Wer in den wohlhabenden Ländern Raubbau beenden will, der beendet deren Wirtschaftswachstum. Über die Marktwirtschaft der Zukunft diskutierten Fachleute auf einem Podium des Deutschen Stiftungstages in Stuttgart. Zwei zentrale Stichworte lauteten: Bildung und Beteiligung.

Stuttgart > „Das Wachstum, das uns vertraut ist, wird es in Zukunft in den wohlhabenden, frühindustrialisierten Ländern nicht geben.“ Das sagte der Vorsitzende der Stiftung Denkwerk Zukunft, Prof. Meinhard Miegel (Bonn), am 11. Mai auf dem Deutschen Stiftungstag in Stuttgart.
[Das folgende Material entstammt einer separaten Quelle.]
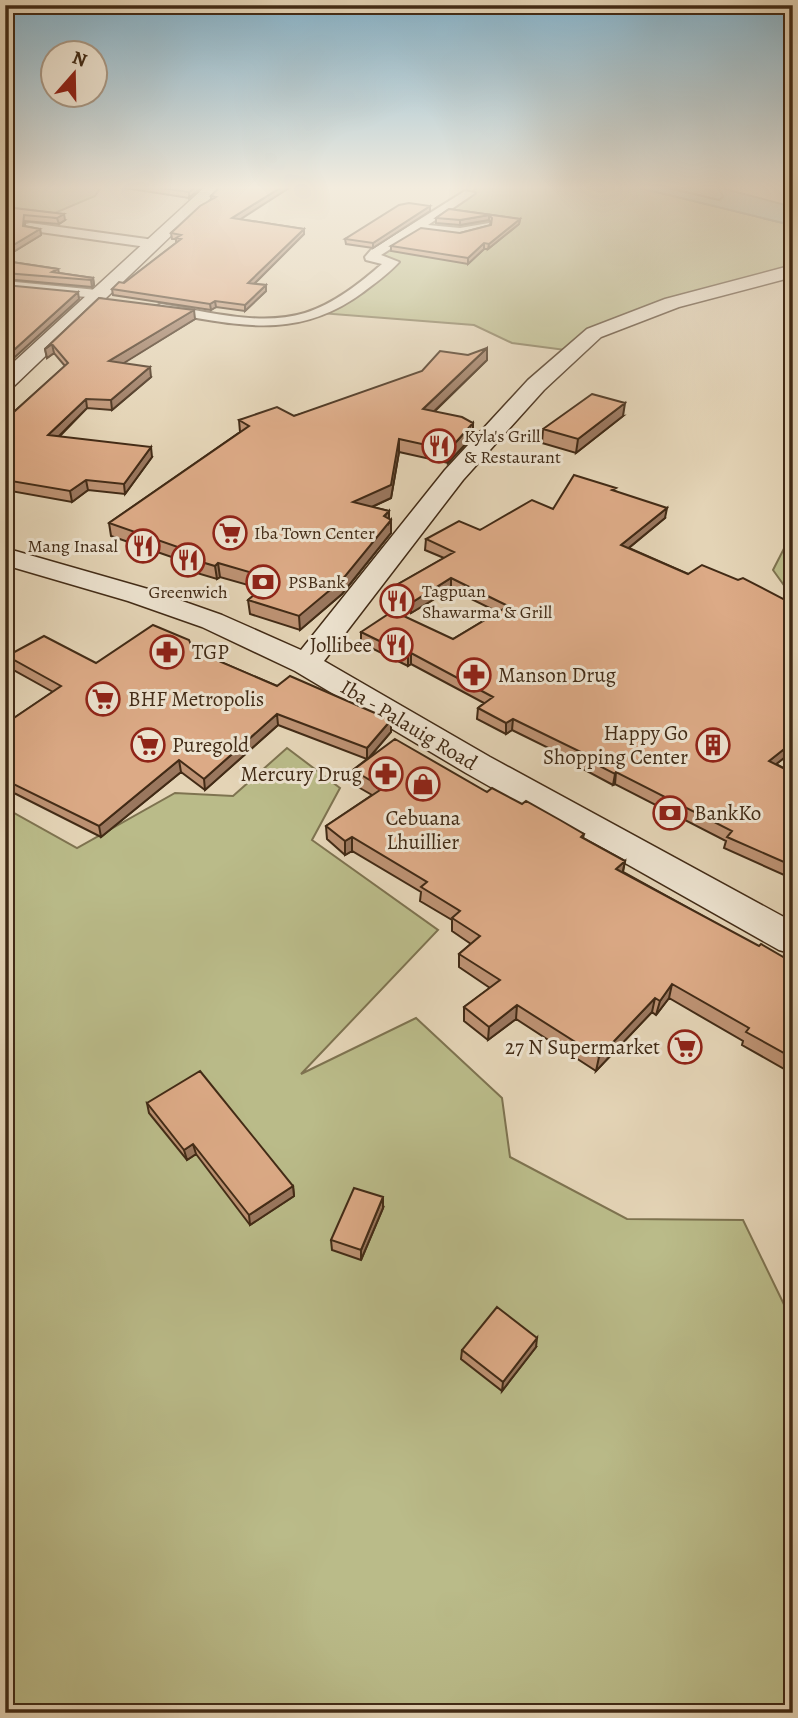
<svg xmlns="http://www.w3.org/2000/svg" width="798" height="1718" viewBox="0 0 798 1718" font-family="Alegreya,serif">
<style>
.green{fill:#babb89;stroke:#7e7350;stroke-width:2}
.water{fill:#96b8aa;stroke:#74806f;stroke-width:2}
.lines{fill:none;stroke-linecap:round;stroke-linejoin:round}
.shore{stroke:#6c7260;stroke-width:2}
.street-casing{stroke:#6a553e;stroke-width:4}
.secondary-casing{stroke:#422b16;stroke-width:3}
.street{fill:#ede3d0;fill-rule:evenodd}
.secondary{fill:#ede3d0;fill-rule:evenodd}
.wall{fill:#bd9273;stroke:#422b16;stroke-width:2}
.shaded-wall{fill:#9a775e;stroke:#422b16;stroke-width:2}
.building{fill:#dcaa86;stroke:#422b16;stroke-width:2}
.labels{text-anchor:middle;stroke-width:6;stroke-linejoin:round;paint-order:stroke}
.far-poi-label{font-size:18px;fill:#422b16;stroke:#ede3d0;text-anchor:start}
.poi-label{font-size:21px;fill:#422b16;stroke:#ede3d0;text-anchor:start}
.street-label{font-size:21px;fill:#422b16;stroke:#ede3d0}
</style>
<rect width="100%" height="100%" fill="#e4d4b6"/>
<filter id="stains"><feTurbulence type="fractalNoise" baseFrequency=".00286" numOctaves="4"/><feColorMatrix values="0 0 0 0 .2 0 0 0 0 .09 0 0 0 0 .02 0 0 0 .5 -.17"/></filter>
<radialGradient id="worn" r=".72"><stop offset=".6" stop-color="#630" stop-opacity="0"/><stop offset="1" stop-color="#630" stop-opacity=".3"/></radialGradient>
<path class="green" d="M5 186H102L95 196 55 213 5 207Z
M472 186H632L783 223 793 221V271L630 317 573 351 512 343 474 325 320 313 391 263 371 257 477 188Z
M793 531V598L773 570Z
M287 748 340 788 312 840 438 930 301 1074 416 1018 502 1098 510 1157 627 1219 743 1220 793 1323V1713H5V808L77 848 175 793 233 796Z"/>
<path class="water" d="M632 186H714L793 207V221L783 223Z"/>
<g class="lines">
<path class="shore" d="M660 186 719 200 723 197 719 186"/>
<defs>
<path id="street" d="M465 191 475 193 428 225 460 228 489 223V229L460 236 420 230 381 255 399 262C388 274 374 284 362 293 295 342 236 324 161 312L154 308 161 304C206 311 260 327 305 313 334 304 360 283 382 264L366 260 365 257 371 250Z
M30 223 154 240 160 244 154 248 26 230V224Z
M5 281 97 290 104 294 97 298 5 289Z"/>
<path id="secondary" d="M206 186H223L13 387 5 389V370Z
M793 265V277L679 307 601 337 544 390 463 480 324 661 490 757 793 922V954L779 950 466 773 295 671 202 627 128 601 5 565V548L148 589 222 615 301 650 445 470 528 380 587 329 665 299Z"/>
</defs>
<use href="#street" class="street-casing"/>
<use href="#secondary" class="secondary-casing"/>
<use href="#street" class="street"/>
<use href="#secondary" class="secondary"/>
</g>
<path class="wall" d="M112 186H203L189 198Z
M221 186H292L239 219 304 229V234L254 284 266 285V291L245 311 216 307 211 310 113 295 112 289 124 283 176 243V239H172L171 233 211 200V196Z
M430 206V211L373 248 346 244 345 239Z
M5 207 65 220 59 224 25 221V226L40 229 41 235 5 257Z
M449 209 520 219 519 224 488 249H484L468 264 391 251V246L460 233 491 225 492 223 489 220 460 225 436 223V218Z
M5 261 58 269 59 273 93 278 94 285 92 287 5 279Z
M99 298 195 319 123 363 151 377 112 410 87 408 59 437 152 457 125 494 88 490 72 502 5 490V420L65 366 54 353 47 358 45 349Z
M487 360 434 412 473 436 448 463 399 452 391 498 372 507 389 511V519L391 520V533L342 594 300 630 250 614 248 600 262 589 220 577 217 579 190 571 189 563 111 536 109 523 240 432 239 420 294 416Z
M623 416 576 453 542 443 543 429Z
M615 491 665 518 629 548 688 574 793 604V751L776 764 793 773V879L724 848 726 841 615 784 613 785 581 768V764L512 730 506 734 477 719 478 708 484 703 411 664 408 666 361 643V632L453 639 498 612 451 589 411 613 386 602V591L444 558 425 550 426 539 480 530Z
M193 650 277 686 391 720V732L368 759 487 792 584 834 583 838 625 861 623 872 793 966V1074L742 1045 743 1041 669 998 656 1015 652 1012 596 1071 516 1019 488 1040 464 1021V1007L490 988 459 967V954L471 944 452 931V920L420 901 421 892 352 851 345 855 327 839 326 826 372 795 353 784V770L367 759 278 725 205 790 181 772 101 837 16 794 5 790V724L53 692 10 668 7 656 96 663Z
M147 1103 293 1186 294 1196 250 1225 196 1154 187 1160 149 1113Z
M383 1208 361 1260 332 1250 331 1240Z
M536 1347 502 1391 461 1359 462 1350Z"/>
<path class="shaded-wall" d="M197 186H203L189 198V192Z
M283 186H292L233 224 232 218Z
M430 206V211L373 248V243Z
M64 214 65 220 59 224 57 218Z
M489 215V220L460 225V220Z
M520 219 519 224 488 249 489 244Z
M40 229 41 235 5 257V250Z
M304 229V234L249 289 248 283Z
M484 243V249L468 264V258Z
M93 278 94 285 92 287 91 280Z
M266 285V291L245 311V305Z
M78 292 79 299 5 366V358Z
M215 301 216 307 211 310 210 304Z
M194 310 195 319 111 371 109 361Z
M52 344 54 353 47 358 45 349Z
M487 348V360L423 422V409Z
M150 367 151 377 112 410 111 400Z
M86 399 87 408 50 445 48 435Z
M625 403 623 416 576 453 578 439Z
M473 423V436L448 463 449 450Z
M399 439V452L391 498 354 515 353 502Z
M151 447 152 457 125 494 124 484Z
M86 480 88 490 72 502 70 491Z
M667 508 665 518 620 555 621 545Z
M389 511V523L391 520V533L342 594 300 630 299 616Z
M218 563 220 577 217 579 215 566Z
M451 578V589L411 613V603Z
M411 653V664L408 666V655Z
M277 714 278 725 205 790 204 779Z
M513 719 512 730 506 734V723Z
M391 720V732L367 760V748Z
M793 742V751L766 772 769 761Z
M179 760 181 772 101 837 99 826Z
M616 772 615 784 613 785 615 774Z
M352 837V851L345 855V841Z
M625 861 622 875 616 869Z
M672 984 669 998 656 1015 660 1001Z
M655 998 652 1012 596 1071 599 1057Z
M517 1005 516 1019 488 1040 489 1027Z
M193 1144 196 1154 187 1160 184 1150Z
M293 1186 294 1196 250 1225 249 1215Z
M383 1197V1208L361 1260V1250Z
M537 1338 536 1347 502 1391 503 1382Z"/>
<path class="building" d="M145 186H197L189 192Z
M221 186H283L232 218 304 229 248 283 266 285 245 305 215 301 210 304 112 289 119 282 124 283 181 239 176 238 181 235 171 233 200 206 216 197 211 196Z
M409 203 430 206 373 243 345 239 399 205Z
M5 207 64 214 57 218 24 215 23 226 40 229 5 250Z
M449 209 520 219 489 244 484 243 468 258 391 246 421 228 460 233 491 225 492 218 489 215 460 220 436 218Z
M5 261 58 269 52 272 93 278 91 280 5 273Z
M5 285 78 292 5 358Z
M99 298 194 310 109 361 150 367 111 400 86 399 48 435 151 447 124 484 86 480 70 491 5 480V420L68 363 52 344 45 349Z
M487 348 423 409 462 417 473 423 449 450 399 439 391 485 353 502 389 511 384 516 391 520 342 580 299 616 248 600 273 579 218 563 215 566 188 558 195 553 109 523 249 426 239 420 277 407 294 416 422 371 440 351 468 355Z
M592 394 625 403 578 439 543 429Z
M574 475 616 488 612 490 667 508 621 545 688 574 702 565 738 580 743 578 793 604V742L769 761 793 773V866L727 837 732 831 616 772 615 774 582 757 585 754 513 719 506 723 478 708 493 697 411 653 408 655 361 632 393 611 453 639 508 606 451 578 411 603 386 591 454 552 426 539 459 521 480 530 532 500 553 509Z
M153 625 189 640 193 650 277 686 290 676 391 720 367 748 277 714 204 779 179 760 99 826 5 780V724L61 686 7 656 44 636 96 663Z
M395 739 487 792 492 788 522 804 526 801 560 820 584 834 581 837 625 861 616 869 759 946 761 944 790 961 788 963 793 966V1058L746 1032 749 1028 672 984 660 1001 655 998 599 1057 517 1005 489 1027 464 1007 500 980 459 954 480 936 452 918 460 911 421 887 427 882 352 837 345 841 326 826 383 788 353 770Z
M200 1071 293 1186 249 1215 193 1144 184 1150 147 1103Z
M354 1188 383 1197 361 1250 331 1240Z
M497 1307 537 1338 503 1382 462 1350Z"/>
<linearGradient id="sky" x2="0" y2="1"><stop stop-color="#87b6cf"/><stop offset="0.44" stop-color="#f3ecde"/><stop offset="1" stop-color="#f3ecde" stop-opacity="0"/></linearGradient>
<rect width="798" height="426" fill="url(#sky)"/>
<defs>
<symbol id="restaurant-ring" viewBox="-11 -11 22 22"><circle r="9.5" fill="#ede3d0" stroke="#8f2418" stroke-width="1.5"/><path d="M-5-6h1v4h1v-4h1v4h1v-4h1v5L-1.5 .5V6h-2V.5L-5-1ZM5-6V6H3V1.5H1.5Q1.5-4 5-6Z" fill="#8f2418"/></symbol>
<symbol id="supermarket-ring" viewBox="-11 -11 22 22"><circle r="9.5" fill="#ede3d0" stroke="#8f2418" stroke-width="1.5"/><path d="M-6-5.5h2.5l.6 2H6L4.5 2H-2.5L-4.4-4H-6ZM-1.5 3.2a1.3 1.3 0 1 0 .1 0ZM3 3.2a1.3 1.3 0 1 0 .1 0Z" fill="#8f2418"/></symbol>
<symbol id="bank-ring" viewBox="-11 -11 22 22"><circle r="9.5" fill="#ede3d0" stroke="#8f2418" stroke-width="1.5"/><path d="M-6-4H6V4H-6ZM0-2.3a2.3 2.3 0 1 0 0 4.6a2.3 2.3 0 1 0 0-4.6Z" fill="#8f2418"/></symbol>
<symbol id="pharmacy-ring" viewBox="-11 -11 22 22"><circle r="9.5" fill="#ede3d0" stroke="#8f2418" stroke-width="1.5"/><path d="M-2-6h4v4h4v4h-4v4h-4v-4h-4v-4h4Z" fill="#8f2418"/></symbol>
<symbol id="building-ring" viewBox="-11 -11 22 22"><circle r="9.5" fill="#ede3d0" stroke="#8f2418" stroke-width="1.5"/><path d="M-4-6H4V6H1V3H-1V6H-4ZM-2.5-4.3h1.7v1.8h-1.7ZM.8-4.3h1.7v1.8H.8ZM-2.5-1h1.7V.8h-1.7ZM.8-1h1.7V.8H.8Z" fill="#8f2418"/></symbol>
<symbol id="shop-ring" viewBox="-11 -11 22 22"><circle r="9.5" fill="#ede3d0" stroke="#8f2418" stroke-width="1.5"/><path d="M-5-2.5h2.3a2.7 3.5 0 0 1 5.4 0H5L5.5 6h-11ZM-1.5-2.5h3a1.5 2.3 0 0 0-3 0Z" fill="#8f2418"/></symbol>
</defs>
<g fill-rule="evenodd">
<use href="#restaurant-ring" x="420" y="427" width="38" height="38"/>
<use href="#supermarket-ring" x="211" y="514" width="38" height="38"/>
<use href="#restaurant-ring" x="124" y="527" width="38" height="38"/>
<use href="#restaurant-ring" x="169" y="541" width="38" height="38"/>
<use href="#bank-ring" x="244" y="563" width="38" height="38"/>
<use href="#restaurant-ring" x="378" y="582" width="38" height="38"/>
<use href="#restaurant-ring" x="377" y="626" width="38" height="38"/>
<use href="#pharmacy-ring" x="148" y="633" width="38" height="38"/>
<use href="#pharmacy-ring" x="455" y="656" width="38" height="38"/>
<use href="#supermarket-ring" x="84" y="680" width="38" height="38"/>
<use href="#supermarket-ring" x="129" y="726" width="38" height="38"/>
<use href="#building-ring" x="694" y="726" width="38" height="38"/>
<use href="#pharmacy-ring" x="367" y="755" width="38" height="38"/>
<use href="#shop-ring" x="404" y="765" width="38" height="38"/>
<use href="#bank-ring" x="651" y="794" width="38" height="38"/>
<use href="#supermarket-ring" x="666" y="1028" width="38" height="38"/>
</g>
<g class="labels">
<g class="far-poi-label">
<text x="464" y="442">Kyla's Grill<tspan x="464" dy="21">&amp; Restaurant</tspan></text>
<text x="254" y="539">Iba Town Center</text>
<text x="118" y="552" text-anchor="end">Mang Inasal</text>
<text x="288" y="588">PSBank</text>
<text x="422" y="597">Tagpuan<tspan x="422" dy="21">Shawarma &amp; Grill</tspan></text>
<text x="188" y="598" text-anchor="middle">Greenwich</text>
</g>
<g class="poi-label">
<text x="372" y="652" text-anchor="end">Jollibee</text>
<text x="192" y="659">TGP</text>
<text x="498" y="682">Manson Drug</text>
<text x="128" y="706">BHF Metropolis</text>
<text x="688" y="740" text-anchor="end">Happy Go<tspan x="688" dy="24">Shopping Center</tspan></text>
<text x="172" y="752">Puregold</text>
<text x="362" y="781" text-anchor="end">Mercury Drug</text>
<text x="694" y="820">BankKo</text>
<text x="423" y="825" text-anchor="middle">Cebuana<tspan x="423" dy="24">Lhuillier</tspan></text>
<text x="660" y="1054" text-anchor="end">27 N Supermarket</text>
</g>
<g class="street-label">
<text transform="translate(409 725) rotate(31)" y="7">Iba - Palauig Road</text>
</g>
</g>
<rect width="798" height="1718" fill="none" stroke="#e4d4b6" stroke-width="28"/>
<rect x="7" y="7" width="784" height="1704" fill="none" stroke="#422b16" stroke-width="3.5"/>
<rect x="14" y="14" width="770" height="1690" fill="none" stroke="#422b16" stroke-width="2"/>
<g transform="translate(74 74) rotate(20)"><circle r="33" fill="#ede3d0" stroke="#a99986" stroke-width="2"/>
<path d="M0-5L12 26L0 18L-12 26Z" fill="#8f2418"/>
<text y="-10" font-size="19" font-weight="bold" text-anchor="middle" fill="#422b16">N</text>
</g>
<rect width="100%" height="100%" filter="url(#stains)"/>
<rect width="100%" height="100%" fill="url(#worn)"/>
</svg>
Miegel wies auf die Notwendigkeit eines Umdenkens hin: Das Glücks- und Heilversprechen einer säkularisierten Welt nach dem Motto „Wir werden materiellen Wohlstand schaffen“ sei so nicht einzuhalten. Die Gesellschaft müsse aufhören, Raubbau an der Umwelt und an der Zukunft zu betreiben. Und „wenn wir aufhören würden, Raubbau zu betreiben, wäre Wachstum nicht möglich.“ Auch die Gesellschaft selbst leide unter Raubbau. „Die Gesellschaft zeigt alle Anzeichen des Schwundes ihres Zusammenhalts.“ Sie sei „kein Hort“ mehr, Familie nicht mehr ein „Biotop für Kinder“. Die frühindustrialisierten Länder hingen bereits an einem Bevölkerungstropf und seien auf Einwanderung angewiesen. Miegel: „Die Fortsetzung des bisherigen Kurses führt zu einer Zersetzung von Umwelt und Gesellschaft bis hin zu ihrem völligen Kollaps.“

Verbrauchsstiftungen als Zukunftsmodell

Auch Stiftungen seien von den absehbaren Veränderungen betroffen: Sie würden langfristig nicht mehr in der Lage sein, ausreichende Vermögenserträge für die Verwirklichung ihrer Ziele zu erreichen. Miegel: „Die Stiftung der Zukunft wird eine Verbrauchsstiftung sein.“ – eine Stiftung also, die ihr Kapital verzehrt.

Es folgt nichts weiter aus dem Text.